Reputation: 484
I have a pandas data frame of strings as given below.
import pandas as pd
import numpy as np
df = pd.DataFrame(np.random.randint(97,123,size=(3, 4), dtype=np.uint8).view('S1'), columns=list('ABCD'))
df
Out:
A B C D
0 q g v f
1 l m u u
2 r r j w
I also have a list of column names.
col_list = [['A'], ['A', 'B'], ['A', 'B', 'C']]
I want to slice df
and apply an operation as follows:
df[col_list[1]].values.sum(axis=1)
Out:
array(['qg', 'lm', 'rr'], dtype=object)
Similarly, I need to do this operation for all items in col_list
. I can do this in a for loop, but that will be slow with a large list. Is there any way to vectorize this, so that I can pass col_list
as a numpy array and the result is a numpy 2D array of shape (len(col_list), len(df.index))
.
Point is, it needs to be fast for a large list.
Upvotes: 2
Views: 291
Reputation: 29742
Using numpy
with r_
, cumsum
, and hsplit
:
import numpy as np
arr_list = np.hsplit(df.loc[:, np.r_[[i for l in col_list for i in l]]].values,
np.cumsum(list(map(len, col_list))))
res1 = list(map(lambda x:np.sum(x, 1), arr_list))[:-1]

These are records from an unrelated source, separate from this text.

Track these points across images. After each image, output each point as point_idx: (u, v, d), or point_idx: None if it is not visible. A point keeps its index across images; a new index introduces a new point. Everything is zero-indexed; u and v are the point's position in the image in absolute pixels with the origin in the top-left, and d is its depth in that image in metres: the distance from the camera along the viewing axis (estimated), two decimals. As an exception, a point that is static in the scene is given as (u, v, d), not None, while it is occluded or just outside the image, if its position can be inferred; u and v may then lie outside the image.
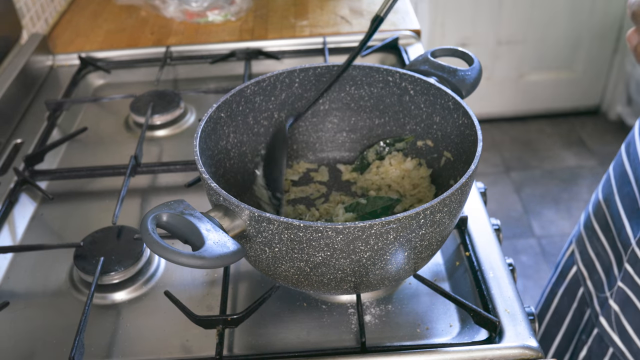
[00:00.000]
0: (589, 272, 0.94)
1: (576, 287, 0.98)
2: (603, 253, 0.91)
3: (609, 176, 0.92)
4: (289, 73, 0.77)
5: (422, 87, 0.75)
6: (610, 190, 0.90)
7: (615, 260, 0.87)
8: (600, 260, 0.91)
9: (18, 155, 0.96)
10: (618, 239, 0.87)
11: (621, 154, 0.90)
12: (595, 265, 0.92)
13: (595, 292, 0.92)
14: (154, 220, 0.53)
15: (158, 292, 0.73)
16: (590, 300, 0.93)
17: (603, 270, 0.90)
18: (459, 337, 0.66)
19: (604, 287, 0.90)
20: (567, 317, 1.00)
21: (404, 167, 0.79)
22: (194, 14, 1.31)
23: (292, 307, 0.70)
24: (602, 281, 0.90)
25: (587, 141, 2.58)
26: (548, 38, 2.51)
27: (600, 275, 0.91)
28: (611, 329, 0.87)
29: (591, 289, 0.93)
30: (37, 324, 0.71)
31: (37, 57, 1.15)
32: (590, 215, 0.96)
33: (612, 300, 0.87)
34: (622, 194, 0.86)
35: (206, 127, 0.68)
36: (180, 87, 1.17)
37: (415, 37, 1.22)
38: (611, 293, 0.87)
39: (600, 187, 0.95)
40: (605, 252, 0.90)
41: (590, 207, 0.97)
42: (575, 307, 0.98)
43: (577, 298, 0.98)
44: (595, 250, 0.93)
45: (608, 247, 0.89)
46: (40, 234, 0.84)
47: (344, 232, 0.54)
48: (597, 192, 0.96)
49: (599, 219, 0.93)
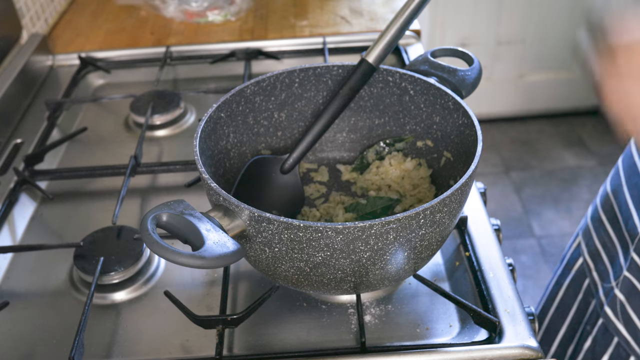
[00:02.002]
0: (595, 262, 0.94)
1: (582, 279, 0.98)
2: (609, 243, 0.91)
3: (618, 168, 0.93)
4: (289, 73, 0.77)
5: (422, 87, 0.75)
6: (618, 182, 0.91)
7: (621, 250, 0.88)
8: (606, 250, 0.91)
9: (18, 155, 0.96)
10: (625, 229, 0.87)
11: (630, 146, 0.90)
12: (601, 255, 0.92)
13: (601, 282, 0.92)
14: (154, 220, 0.53)
15: (158, 292, 0.73)
16: (595, 290, 0.93)
17: (609, 260, 0.91)
18: (459, 337, 0.66)
19: (609, 277, 0.90)
20: (572, 309, 1.00)
21: (404, 167, 0.79)
22: (193, 14, 1.31)
23: (292, 307, 0.70)
24: (607, 271, 0.91)
25: (587, 141, 2.58)
26: (548, 38, 2.51)
27: (606, 265, 0.91)
28: (616, 318, 0.87)
29: (596, 279, 0.93)
30: (37, 324, 0.71)
31: (37, 57, 1.15)
32: (597, 208, 0.96)
33: (618, 289, 0.87)
34: (631, 184, 0.87)
35: (206, 127, 0.68)
36: (180, 87, 1.17)
37: (415, 37, 1.22)
38: (617, 283, 0.87)
39: (608, 179, 0.96)
40: (612, 242, 0.90)
41: (598, 200, 0.97)
42: (580, 298, 0.98)
43: (583, 289, 0.98)
44: (601, 241, 0.93)
45: (614, 237, 0.89)
46: (40, 234, 0.84)
47: (344, 232, 0.54)
48: (605, 185, 0.96)
49: (606, 211, 0.93)
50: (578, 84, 2.64)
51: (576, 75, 2.61)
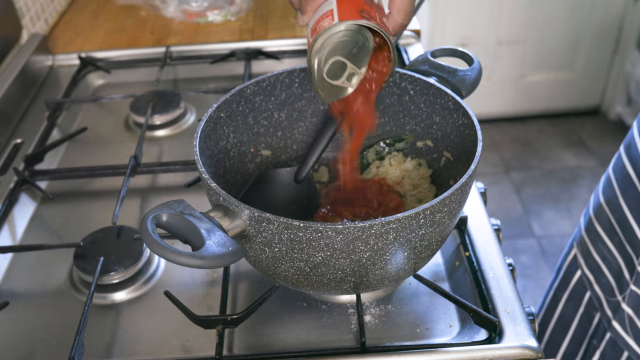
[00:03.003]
0: (595, 276, 0.94)
1: (582, 292, 0.97)
2: (610, 257, 0.90)
3: (610, 179, 0.91)
4: (289, 73, 0.77)
5: (422, 87, 0.75)
6: (612, 193, 0.89)
7: (625, 264, 0.87)
8: (607, 264, 0.91)
9: (18, 155, 0.96)
10: (627, 242, 0.86)
11: (621, 155, 0.89)
12: (602, 269, 0.92)
13: (605, 296, 0.91)
14: (154, 220, 0.53)
15: (158, 292, 0.73)
16: (599, 304, 0.93)
17: (611, 274, 0.90)
18: (459, 337, 0.66)
19: (614, 291, 0.89)
20: (574, 323, 0.99)
21: (404, 167, 0.79)
22: (193, 14, 1.31)
23: (292, 307, 0.70)
24: (611, 285, 0.90)
25: (587, 141, 2.58)
26: (548, 38, 2.51)
27: (609, 279, 0.90)
28: (625, 332, 0.87)
29: (599, 293, 0.92)
30: (37, 324, 0.71)
31: (37, 57, 1.15)
32: (592, 219, 0.95)
33: (625, 304, 0.86)
34: (627, 197, 0.85)
35: (206, 127, 0.68)
36: (180, 87, 1.17)
37: (415, 37, 1.22)
38: (623, 297, 0.86)
39: (600, 189, 0.94)
40: (612, 255, 0.89)
41: (590, 210, 0.96)
42: (582, 311, 0.97)
43: (584, 303, 0.97)
44: (600, 254, 0.92)
45: (615, 251, 0.88)
46: (40, 234, 0.84)
47: (344, 232, 0.54)
48: (597, 195, 0.94)
49: (602, 222, 0.92)
50: (578, 84, 2.64)
51: (576, 75, 2.62)
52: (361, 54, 0.63)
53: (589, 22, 2.47)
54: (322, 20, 0.60)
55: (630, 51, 2.48)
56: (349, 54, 0.62)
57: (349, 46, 0.62)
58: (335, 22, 0.59)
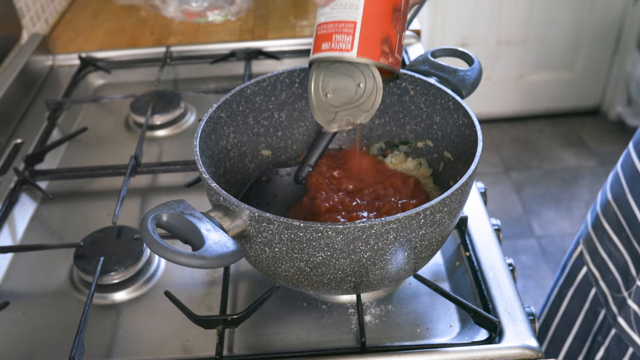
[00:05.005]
0: (601, 272, 0.93)
1: (587, 288, 0.97)
2: (616, 253, 0.90)
3: (618, 176, 0.91)
4: (289, 73, 0.77)
5: (422, 87, 0.75)
6: (621, 190, 0.89)
7: (631, 259, 0.87)
8: (614, 260, 0.91)
9: (18, 155, 0.96)
10: (634, 239, 0.86)
11: (630, 153, 0.89)
12: (608, 265, 0.91)
13: (610, 293, 0.91)
14: (154, 220, 0.53)
15: (158, 292, 0.73)
16: (605, 301, 0.92)
17: (618, 271, 0.90)
18: (459, 337, 0.66)
19: (619, 287, 0.89)
20: (579, 319, 0.99)
21: (404, 167, 0.79)
22: (194, 14, 1.31)
23: (292, 307, 0.70)
24: (617, 281, 0.90)
25: (587, 141, 2.58)
26: (548, 38, 2.51)
27: (615, 276, 0.90)
28: (631, 328, 0.87)
29: (605, 289, 0.92)
30: (37, 324, 0.71)
31: (37, 57, 1.15)
32: (599, 216, 0.94)
33: (631, 300, 0.86)
34: (635, 193, 0.85)
35: (206, 127, 0.68)
36: (180, 87, 1.17)
37: (415, 37, 1.22)
38: (629, 293, 0.86)
39: (608, 186, 0.94)
40: (619, 252, 0.89)
41: (598, 207, 0.96)
42: (587, 308, 0.97)
43: (589, 299, 0.97)
44: (607, 251, 0.92)
45: (622, 247, 0.88)
46: (40, 234, 0.84)
47: (344, 232, 0.54)
48: (605, 192, 0.94)
49: (609, 219, 0.92)
50: (578, 84, 2.64)
51: (576, 76, 2.62)
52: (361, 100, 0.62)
53: (589, 22, 2.47)
54: (338, 30, 0.56)
55: (631, 51, 2.48)
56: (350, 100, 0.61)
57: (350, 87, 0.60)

is about 60x faster than normal loop, in case col_list
has 3000 lists:
col_list = [['A'], ['A', 'B'], ['A', 'B', 'C']] * 1000
numpy
:
%%timeit
arr_list = np.hsplit(df.loc[:, np.r_[[i for l in col_list for i in l]]].values,
np.cumsum(list(map(len, col_list))))
res1 = list(map(lambda x:np.sum(x, 1), arr_list))[:-1]
# 24.3 ms ± 3.36 ms per loop (mean ± std. dev. of 7 runs, 10 loops each)
for
loop:
%%timeit
for l in col_list:
df[l].values.sum(axis=1)
# 1.53 s ± 62.7 ms per loop (mean ± std. dev. of 7 runs, 1 loop each)
Validation:
all(all(i == j) for i,j in zip(res1, res2))
# True
Upvotes: 2